Sometime soon, the New York State Racing and Wagering Board will render a most important judgment when it decides what to do about the licenses of jockeys Angel Cordero Jr., Jorge Velasquez, Eddie Maple, Mike Venezia, Jaime Arellano and Marco Casteneda and former riders (now trainers) Braulio Baeza, Heliodoro Gustines and Jean Cruguet.

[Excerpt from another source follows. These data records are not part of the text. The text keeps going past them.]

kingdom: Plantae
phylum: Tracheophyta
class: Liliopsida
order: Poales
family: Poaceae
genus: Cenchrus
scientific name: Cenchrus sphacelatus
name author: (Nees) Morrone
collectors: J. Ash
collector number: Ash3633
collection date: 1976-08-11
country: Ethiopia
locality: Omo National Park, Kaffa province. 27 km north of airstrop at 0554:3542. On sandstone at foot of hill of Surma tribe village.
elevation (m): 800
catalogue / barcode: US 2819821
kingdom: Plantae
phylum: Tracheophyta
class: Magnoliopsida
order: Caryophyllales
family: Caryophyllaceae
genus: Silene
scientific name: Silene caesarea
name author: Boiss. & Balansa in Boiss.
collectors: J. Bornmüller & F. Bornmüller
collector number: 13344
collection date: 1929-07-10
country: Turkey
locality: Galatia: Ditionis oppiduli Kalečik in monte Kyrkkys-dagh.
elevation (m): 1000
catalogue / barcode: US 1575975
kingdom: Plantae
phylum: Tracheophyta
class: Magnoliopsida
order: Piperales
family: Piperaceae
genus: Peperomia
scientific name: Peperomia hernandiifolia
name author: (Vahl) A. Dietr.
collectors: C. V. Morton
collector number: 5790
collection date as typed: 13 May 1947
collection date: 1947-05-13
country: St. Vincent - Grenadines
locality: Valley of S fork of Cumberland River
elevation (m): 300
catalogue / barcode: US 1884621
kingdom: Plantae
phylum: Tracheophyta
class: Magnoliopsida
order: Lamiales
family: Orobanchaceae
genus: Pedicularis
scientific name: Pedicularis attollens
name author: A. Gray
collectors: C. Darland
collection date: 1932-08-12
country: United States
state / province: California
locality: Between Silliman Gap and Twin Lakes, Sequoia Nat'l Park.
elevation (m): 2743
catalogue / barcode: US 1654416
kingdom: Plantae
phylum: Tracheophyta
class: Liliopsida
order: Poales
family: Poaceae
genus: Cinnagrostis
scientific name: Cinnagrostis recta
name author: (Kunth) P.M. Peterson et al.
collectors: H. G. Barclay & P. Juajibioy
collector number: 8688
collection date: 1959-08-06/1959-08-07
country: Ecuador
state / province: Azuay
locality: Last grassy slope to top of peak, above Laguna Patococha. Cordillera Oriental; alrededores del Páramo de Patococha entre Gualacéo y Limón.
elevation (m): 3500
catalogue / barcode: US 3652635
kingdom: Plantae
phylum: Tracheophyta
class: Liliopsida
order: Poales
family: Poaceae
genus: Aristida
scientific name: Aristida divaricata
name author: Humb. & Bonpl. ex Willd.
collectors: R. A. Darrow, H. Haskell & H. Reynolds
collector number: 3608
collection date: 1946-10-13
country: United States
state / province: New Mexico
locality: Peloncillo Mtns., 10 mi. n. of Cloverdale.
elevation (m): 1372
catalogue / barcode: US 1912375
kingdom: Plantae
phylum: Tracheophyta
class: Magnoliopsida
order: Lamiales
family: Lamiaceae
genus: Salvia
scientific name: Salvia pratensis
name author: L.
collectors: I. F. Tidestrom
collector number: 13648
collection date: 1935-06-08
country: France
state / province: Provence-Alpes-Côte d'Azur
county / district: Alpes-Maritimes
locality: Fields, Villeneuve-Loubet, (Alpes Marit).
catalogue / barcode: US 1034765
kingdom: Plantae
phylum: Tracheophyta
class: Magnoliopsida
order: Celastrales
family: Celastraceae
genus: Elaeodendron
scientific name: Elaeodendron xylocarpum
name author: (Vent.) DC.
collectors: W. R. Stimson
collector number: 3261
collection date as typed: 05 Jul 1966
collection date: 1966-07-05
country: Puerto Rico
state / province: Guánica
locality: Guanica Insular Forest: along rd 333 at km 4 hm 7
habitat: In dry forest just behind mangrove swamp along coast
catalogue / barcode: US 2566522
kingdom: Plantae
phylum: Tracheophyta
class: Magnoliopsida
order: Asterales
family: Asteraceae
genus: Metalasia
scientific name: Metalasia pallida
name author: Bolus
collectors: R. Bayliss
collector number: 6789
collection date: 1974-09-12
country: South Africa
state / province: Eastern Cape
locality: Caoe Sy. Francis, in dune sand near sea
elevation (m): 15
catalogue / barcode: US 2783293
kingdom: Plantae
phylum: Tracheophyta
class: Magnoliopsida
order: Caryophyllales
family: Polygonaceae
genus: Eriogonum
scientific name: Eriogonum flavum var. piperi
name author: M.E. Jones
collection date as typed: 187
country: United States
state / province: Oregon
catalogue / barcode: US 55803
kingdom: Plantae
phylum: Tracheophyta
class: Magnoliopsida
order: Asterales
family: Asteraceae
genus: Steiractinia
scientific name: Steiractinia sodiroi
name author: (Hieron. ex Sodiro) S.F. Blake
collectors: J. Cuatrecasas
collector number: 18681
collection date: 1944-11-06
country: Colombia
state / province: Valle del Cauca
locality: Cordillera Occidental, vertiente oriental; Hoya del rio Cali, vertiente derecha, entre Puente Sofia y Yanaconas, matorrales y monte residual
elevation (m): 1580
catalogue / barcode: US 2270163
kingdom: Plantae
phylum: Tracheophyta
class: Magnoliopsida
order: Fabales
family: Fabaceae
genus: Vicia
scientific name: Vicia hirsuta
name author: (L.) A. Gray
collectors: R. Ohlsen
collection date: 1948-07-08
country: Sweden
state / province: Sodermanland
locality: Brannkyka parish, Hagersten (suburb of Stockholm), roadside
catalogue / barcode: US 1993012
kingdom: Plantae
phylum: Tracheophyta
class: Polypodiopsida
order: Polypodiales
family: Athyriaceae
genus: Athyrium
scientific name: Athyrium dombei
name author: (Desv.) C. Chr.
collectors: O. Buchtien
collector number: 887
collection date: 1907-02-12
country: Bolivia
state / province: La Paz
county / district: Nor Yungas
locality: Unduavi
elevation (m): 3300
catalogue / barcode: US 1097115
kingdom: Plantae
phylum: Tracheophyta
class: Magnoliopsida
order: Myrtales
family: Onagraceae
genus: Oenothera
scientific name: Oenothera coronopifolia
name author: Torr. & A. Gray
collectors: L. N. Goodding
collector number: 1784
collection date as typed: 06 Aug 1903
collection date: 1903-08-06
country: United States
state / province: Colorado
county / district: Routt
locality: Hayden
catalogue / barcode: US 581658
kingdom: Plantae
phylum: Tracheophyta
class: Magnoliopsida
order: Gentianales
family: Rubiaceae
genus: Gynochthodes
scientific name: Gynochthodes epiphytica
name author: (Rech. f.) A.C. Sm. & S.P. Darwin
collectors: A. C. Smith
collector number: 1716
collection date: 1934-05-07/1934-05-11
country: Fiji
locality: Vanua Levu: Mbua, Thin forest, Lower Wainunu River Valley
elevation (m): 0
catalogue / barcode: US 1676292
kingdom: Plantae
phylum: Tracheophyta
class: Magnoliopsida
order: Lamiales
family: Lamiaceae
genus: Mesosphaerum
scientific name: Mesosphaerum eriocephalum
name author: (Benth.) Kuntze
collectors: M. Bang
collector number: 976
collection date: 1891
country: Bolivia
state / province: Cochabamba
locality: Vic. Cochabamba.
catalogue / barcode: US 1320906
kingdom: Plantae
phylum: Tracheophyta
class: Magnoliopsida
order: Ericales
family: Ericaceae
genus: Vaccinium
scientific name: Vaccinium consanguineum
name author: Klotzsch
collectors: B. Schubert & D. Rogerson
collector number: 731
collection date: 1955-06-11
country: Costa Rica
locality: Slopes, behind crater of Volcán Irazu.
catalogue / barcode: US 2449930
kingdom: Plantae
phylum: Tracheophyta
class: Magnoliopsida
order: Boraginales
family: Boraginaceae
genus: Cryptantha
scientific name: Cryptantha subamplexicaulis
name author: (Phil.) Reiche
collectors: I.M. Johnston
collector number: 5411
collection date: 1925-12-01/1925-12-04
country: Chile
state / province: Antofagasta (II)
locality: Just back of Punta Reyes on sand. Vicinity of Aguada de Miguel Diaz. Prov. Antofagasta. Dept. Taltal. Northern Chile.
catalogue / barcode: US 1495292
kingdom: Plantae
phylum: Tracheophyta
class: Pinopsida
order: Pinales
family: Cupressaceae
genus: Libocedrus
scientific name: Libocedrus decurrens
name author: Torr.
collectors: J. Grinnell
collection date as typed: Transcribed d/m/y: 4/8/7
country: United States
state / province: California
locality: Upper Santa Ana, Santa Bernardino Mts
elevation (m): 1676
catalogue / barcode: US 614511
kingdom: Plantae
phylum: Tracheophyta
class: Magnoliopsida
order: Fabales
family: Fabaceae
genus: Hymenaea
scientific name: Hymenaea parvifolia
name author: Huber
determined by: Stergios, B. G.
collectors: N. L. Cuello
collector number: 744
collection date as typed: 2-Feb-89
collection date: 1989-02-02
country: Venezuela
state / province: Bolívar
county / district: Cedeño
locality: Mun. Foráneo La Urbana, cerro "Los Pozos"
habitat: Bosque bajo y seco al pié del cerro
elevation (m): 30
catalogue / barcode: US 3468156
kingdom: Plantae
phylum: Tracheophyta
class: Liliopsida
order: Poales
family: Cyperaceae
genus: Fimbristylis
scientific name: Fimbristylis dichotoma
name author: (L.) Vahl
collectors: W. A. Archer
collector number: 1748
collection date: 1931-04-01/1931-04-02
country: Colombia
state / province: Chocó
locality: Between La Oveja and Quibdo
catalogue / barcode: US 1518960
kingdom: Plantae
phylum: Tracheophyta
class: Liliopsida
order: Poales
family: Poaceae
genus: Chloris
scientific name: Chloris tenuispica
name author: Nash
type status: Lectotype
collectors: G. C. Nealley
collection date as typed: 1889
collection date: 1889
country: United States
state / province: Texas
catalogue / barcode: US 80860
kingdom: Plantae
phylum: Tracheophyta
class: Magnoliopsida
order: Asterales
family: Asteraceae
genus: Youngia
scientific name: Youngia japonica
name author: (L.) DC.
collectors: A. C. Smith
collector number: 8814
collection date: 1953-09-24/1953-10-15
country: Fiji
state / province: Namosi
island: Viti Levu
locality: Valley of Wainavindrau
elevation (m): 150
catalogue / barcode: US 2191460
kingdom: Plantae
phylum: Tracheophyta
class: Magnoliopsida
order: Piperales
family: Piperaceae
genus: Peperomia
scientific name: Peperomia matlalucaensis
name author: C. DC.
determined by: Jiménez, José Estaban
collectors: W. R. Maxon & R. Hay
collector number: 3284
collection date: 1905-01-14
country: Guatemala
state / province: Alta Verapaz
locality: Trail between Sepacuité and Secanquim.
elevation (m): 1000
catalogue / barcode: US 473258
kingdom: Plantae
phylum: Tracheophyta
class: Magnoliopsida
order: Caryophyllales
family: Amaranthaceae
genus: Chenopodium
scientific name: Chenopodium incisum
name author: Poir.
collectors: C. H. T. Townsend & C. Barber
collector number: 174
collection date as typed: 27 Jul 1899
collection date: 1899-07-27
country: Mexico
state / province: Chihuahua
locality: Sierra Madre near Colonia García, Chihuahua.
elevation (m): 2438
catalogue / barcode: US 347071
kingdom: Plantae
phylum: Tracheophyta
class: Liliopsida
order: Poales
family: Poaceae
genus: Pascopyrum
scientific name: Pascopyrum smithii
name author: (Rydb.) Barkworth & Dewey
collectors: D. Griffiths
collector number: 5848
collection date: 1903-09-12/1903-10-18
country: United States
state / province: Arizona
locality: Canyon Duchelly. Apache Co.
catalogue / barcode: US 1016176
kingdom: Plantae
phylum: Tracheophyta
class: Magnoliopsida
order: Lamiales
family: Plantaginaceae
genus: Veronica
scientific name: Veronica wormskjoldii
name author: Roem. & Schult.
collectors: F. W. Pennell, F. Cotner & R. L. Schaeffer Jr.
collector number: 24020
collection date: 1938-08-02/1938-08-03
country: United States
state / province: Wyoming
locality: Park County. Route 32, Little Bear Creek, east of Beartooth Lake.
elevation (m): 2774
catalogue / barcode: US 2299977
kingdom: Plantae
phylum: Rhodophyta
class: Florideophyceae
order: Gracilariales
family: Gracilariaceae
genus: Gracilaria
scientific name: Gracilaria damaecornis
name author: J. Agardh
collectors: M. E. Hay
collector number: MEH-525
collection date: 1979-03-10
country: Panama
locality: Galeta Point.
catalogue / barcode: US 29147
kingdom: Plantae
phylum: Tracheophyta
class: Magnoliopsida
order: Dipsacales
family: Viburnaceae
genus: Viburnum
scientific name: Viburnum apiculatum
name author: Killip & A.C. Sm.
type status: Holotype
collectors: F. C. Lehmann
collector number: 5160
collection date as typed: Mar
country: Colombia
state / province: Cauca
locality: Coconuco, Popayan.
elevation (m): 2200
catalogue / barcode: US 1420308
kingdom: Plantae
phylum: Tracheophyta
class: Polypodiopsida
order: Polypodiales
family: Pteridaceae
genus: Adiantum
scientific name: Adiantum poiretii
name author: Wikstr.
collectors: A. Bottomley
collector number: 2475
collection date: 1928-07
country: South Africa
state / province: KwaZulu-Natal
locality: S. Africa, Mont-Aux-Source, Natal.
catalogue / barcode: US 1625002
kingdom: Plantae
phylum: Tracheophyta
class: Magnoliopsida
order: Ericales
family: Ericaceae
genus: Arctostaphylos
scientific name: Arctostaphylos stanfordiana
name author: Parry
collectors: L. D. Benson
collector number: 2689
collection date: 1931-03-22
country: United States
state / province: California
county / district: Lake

All were accused of fixing races in New York State in the mid-'70s, during the trial of ex-jockey Con Errico, who was convicted in federal court in 1980 on a racketeering charge. Last week the New York board concluded three weeks of highly publicized and long-overdue hearings. Though the proceedings were hampered by the death in 1976 of a prospective key witness, the short memories or unlikely naïveté about ways to manipulate races of witnesses who testified, and the board's inability to call still others from outside the state, certain facts were made obvious: Nearly a score of New York races were fixed with more than a million dollars in ill-gotten "winnings" going to mob-connected gamblers. The tooth fairy didn't fix those races.
It was also obvious that if self-described "Master Fixer" Tony Ciulla had not charged in this magazine (Nov. 6, 1978) that, through intermediaries, he paid jockeys, including some of the aforementioned, to rig races. New York's racing Establishment might well have swept the suspect races under the rug.
In fact, Ciulla, who's a participant in the Federal Protected Witness Program and whose testimony in race-fixing trials in four states over the past three years has led to 62 indictments, 23 convictions and 16 guilty pleas, says he thought so little of the New York proceedings that he refused to appear at them, unless he was paid $100,000. "But these hearings are a whitewash," he told The New York Times last week. "If there's a case, the Government should be indicting people. If they don't have a case, then why is the board going through this exercise unless it wants to make a big show of being on the up and up, shaking their heads and then sweeping the whole thing away?"
Nonetheless, the racing Establishment now seems to have run out of rug. The board has the authority to revoke or suspend state racing licenses, and the hearings produced possible grounds for such action. While it's uncertain what the board will ultimately do, one thing it can't do, and maintain even a scintilla of credibility, is fail to act. Any suspensions, of course, can be contested in the courts by the jockeys and trainers. But would they be contested? The word along the backstretch is that the last thing the accused jockeys want is to have their activities scrutinized by the courts.
NAME THAT TUNE
The organizers of a recent track meet in Gateshead, England, in which the host country, Scotland, Italy and Ethiopia competed, had the best of intentions, but that hardly mattered to the Ethiopians. After a few bars of the Ethiopian national anthem were played, the 30 members of that nation's team stalked angrily off the track. Meet officials scratched their heads until they were told the reason. The anthem they had chosen was the one first played at the coronation of Emperor Haile Selassie in 1930. The Emperor was deposed by the Ethiopian military in 1974 and, not surprisingly, so was the anthem. The meet's public address announcer tried to soothe the Ethiopians' feelings by saying, "We have played the wrong national anthem and we have done the young Socialist Republic of Ethiopia a great discourtesy." After much rummaging around, another recording was found that sounded quite different, but it turned out to be an alternate version of the same anthem.
Now the announcer tried a different tack. "May we have a few moments of silence for the Socialist Republic of Ethiopia," he said. But that didn't bring the athletes back out, either.
Finally meet organizer Andy Norman entered the Ethiopians' dressing room and asked Manager Nigussie Roba, "Will you bring your team out on the track and get them to sing the anthem to us?"